# [Your assignment]
Return the lines below exactly, from the first one through the line that has "photomicrograph of neoplastic". Leave out everything after it.

(Material provided Opens)

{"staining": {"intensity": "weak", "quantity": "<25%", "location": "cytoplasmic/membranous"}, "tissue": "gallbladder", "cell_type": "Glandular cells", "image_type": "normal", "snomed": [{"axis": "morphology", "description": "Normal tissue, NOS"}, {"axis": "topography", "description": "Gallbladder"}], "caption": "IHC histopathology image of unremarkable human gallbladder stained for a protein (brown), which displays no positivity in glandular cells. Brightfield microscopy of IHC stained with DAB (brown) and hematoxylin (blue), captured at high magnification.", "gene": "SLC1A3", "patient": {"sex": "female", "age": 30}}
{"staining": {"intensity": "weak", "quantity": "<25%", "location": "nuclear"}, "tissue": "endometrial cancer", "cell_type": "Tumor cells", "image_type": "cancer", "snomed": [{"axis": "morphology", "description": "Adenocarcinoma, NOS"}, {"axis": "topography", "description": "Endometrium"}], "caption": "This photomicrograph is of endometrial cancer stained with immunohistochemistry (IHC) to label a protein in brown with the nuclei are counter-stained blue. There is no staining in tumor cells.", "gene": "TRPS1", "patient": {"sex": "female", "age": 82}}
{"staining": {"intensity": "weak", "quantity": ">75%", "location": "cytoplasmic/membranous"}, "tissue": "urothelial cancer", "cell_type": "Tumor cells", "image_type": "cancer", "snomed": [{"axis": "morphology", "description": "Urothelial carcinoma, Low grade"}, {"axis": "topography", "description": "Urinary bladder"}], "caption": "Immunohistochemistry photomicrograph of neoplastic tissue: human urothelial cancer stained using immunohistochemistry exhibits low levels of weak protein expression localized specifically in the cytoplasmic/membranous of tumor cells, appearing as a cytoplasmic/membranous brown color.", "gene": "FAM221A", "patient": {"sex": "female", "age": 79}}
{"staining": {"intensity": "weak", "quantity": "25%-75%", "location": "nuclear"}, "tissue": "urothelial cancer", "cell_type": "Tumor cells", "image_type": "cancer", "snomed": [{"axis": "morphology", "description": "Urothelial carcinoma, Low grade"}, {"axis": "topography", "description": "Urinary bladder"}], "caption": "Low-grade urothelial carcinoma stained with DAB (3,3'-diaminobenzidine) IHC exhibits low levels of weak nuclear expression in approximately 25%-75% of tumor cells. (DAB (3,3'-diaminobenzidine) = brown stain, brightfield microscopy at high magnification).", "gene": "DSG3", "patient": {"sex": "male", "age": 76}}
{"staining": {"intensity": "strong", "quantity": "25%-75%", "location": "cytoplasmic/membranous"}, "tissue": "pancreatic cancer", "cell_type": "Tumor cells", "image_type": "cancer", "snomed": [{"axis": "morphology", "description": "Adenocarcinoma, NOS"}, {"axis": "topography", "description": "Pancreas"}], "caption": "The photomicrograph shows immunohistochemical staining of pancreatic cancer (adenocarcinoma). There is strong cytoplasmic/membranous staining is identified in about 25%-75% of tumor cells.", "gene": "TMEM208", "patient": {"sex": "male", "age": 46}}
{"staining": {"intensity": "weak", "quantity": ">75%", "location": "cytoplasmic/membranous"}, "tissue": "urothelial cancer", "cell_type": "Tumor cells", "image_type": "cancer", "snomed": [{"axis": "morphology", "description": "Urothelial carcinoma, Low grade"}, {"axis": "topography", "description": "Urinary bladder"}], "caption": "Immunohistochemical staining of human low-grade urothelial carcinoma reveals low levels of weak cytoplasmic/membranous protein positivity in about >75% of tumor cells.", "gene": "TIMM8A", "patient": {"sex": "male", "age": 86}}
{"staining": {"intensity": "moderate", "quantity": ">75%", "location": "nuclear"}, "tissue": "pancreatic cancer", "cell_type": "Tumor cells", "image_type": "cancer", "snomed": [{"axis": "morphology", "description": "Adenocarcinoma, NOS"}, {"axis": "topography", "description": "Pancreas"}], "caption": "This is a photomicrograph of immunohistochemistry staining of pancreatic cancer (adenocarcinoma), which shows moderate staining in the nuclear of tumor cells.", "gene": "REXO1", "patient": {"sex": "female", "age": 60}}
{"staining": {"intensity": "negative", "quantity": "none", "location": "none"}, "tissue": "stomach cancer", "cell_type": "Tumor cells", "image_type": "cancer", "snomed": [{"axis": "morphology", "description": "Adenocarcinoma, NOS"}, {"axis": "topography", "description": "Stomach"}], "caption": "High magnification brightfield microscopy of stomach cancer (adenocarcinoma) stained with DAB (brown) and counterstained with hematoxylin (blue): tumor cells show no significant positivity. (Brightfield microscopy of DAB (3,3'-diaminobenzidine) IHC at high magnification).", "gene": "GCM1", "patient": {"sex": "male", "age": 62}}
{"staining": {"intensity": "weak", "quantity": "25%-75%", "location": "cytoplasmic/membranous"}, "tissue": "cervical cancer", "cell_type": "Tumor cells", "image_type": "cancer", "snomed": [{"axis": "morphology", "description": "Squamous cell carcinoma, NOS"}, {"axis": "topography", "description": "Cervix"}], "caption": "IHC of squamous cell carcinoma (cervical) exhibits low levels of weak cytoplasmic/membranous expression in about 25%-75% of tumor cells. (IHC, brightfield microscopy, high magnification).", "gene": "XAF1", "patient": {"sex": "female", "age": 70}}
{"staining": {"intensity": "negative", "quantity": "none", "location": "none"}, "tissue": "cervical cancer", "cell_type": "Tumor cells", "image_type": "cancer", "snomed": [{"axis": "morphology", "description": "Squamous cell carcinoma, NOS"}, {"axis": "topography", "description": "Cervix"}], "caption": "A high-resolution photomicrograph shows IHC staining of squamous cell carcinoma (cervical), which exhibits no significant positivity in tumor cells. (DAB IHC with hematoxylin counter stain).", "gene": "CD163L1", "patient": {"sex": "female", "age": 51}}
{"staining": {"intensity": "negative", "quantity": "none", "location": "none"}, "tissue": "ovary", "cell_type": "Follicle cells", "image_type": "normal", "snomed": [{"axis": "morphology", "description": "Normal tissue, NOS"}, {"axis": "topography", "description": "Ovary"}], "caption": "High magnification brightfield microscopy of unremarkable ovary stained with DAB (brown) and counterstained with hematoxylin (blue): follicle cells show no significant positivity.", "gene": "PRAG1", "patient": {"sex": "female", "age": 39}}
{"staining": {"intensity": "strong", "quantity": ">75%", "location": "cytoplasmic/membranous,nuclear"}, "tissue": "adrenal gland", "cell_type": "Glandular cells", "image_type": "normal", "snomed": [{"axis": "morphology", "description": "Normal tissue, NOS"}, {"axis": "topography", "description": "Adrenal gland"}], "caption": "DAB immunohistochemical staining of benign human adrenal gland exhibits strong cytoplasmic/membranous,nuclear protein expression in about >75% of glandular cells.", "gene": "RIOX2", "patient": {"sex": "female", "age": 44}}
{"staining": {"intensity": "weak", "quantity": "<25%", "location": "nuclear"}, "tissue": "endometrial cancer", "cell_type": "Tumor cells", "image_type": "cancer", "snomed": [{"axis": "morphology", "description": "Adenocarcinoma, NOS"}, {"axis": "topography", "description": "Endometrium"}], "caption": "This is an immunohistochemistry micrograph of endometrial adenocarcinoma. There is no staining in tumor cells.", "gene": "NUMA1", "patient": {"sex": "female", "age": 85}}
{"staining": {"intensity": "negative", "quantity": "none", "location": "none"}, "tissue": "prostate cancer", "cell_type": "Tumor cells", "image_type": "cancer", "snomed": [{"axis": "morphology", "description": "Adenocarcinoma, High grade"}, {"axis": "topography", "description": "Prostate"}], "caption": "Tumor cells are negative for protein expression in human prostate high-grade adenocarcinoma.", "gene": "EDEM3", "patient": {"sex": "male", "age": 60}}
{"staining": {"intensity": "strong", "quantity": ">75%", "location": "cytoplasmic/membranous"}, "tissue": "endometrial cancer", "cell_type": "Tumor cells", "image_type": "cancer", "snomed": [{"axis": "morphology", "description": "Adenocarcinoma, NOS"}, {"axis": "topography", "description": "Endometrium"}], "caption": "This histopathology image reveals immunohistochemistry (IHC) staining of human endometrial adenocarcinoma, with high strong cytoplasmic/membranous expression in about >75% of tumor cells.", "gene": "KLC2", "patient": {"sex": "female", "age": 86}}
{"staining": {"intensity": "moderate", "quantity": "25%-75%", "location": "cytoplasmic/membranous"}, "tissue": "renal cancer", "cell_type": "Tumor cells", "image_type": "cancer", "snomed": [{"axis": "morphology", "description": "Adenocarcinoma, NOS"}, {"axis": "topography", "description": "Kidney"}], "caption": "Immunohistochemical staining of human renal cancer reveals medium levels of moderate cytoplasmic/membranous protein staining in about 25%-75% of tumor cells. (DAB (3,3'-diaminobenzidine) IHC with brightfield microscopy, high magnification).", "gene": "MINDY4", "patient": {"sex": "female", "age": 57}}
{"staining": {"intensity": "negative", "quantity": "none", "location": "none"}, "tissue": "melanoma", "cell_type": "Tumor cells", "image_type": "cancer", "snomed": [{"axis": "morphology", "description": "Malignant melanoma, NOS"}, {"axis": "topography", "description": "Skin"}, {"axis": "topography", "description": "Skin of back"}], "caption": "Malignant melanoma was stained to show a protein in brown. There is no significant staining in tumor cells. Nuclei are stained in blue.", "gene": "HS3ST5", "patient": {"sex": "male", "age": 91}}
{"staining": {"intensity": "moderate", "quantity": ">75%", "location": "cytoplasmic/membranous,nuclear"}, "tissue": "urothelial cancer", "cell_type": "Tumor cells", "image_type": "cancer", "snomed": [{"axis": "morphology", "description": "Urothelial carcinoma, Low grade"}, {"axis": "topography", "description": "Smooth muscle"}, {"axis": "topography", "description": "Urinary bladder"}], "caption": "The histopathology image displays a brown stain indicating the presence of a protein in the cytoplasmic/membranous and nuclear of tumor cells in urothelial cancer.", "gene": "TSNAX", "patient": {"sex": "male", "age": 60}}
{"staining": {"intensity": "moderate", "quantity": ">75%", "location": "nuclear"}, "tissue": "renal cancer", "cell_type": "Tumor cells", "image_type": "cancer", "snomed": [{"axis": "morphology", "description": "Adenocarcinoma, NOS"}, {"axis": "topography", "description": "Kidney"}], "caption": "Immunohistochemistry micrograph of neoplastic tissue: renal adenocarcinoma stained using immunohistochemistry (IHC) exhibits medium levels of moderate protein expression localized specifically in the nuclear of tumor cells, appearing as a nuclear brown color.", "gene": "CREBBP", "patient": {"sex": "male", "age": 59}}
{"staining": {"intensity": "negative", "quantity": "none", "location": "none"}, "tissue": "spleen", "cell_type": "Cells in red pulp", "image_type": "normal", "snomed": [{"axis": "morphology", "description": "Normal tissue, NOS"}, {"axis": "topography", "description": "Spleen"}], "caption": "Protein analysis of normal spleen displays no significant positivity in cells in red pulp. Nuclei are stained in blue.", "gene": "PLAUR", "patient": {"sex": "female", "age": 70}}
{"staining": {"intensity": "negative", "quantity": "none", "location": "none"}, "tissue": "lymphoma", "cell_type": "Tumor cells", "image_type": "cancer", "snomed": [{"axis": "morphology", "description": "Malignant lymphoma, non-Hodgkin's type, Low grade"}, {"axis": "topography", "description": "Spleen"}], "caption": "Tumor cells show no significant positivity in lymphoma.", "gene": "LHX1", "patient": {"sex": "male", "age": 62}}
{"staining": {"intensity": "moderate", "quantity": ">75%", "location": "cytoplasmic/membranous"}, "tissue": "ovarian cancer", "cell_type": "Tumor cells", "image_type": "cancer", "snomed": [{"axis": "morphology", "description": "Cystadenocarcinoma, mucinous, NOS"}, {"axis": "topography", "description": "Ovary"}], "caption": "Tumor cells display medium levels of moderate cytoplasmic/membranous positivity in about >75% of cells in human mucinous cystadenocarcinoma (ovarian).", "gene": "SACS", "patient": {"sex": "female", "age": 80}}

(Material provided Closes)

# [Task result]
{"staining": {"intensity": "weak", "quantity": "<25%", "location": "cytoplasmic/membranous"}, "tissue": "gallbladder", "cell_type": "Glandular cells", "image_type": "normal", "snomed": [{"axis": "morphology", "description": "Normal tissue, NOS"}, {"axis": "topography", "description": "Gallbladder"}], "caption": "IHC histopathology image of unremarkable human gallbladder stained for a protein (brown), which displays no positivity in glandular cells. Brightfield microscopy of IHC stained with DAB (brown) and hematoxylin (blue), captured at high magnification.", "gene": "SLC1A3", "patient": {"sex": "female", "age": 30}}
{"staining": {"intensity": "weak", "quantity": "<25%", "location": "nuclear"}, "tissue": "endometrial cancer", "cell_type": "Tumor cells", "image_type": "cancer", "snomed": [{"axis": "morphology", "description": "Adenocarcinoma, NOS"}, {"axis": "topography", "description": "Endometrium"}], "caption": "This photomicrograph is of endometrial cancer stained with immunohistochemistry (IHC) to label a protein in brown with the nuclei are counter-stained blue. There is no staining in tumor cells.", "gene": "TRPS1", "patient": {"sex": "female", "age": 82}}
{"staining": {"intensity": "weak", "quantity": ">75%", "location": "cytoplasmic/membranous"}, "tissue": "urothelial cancer", "cell_type": "Tumor cells", "image_type": "cancer", "snomed": [{"axis": "morphology", "description": "Urothelial carcinoma, Low grade"}, {"axis": "topography", "description": "Urinary bladder"}], "caption": "Immunohistochemistry photomicrograph of neoplastic tissue: human urothelial cancer stained using immunohistochemistry exhibits low levels of weak protein expression localized specifically in the cytoplasmic/membranous of tumor cells, appearing as a cytoplasmic/membranous brown color.", "gene": "FAM221A", "patient": {"sex": "female", "age": 79}}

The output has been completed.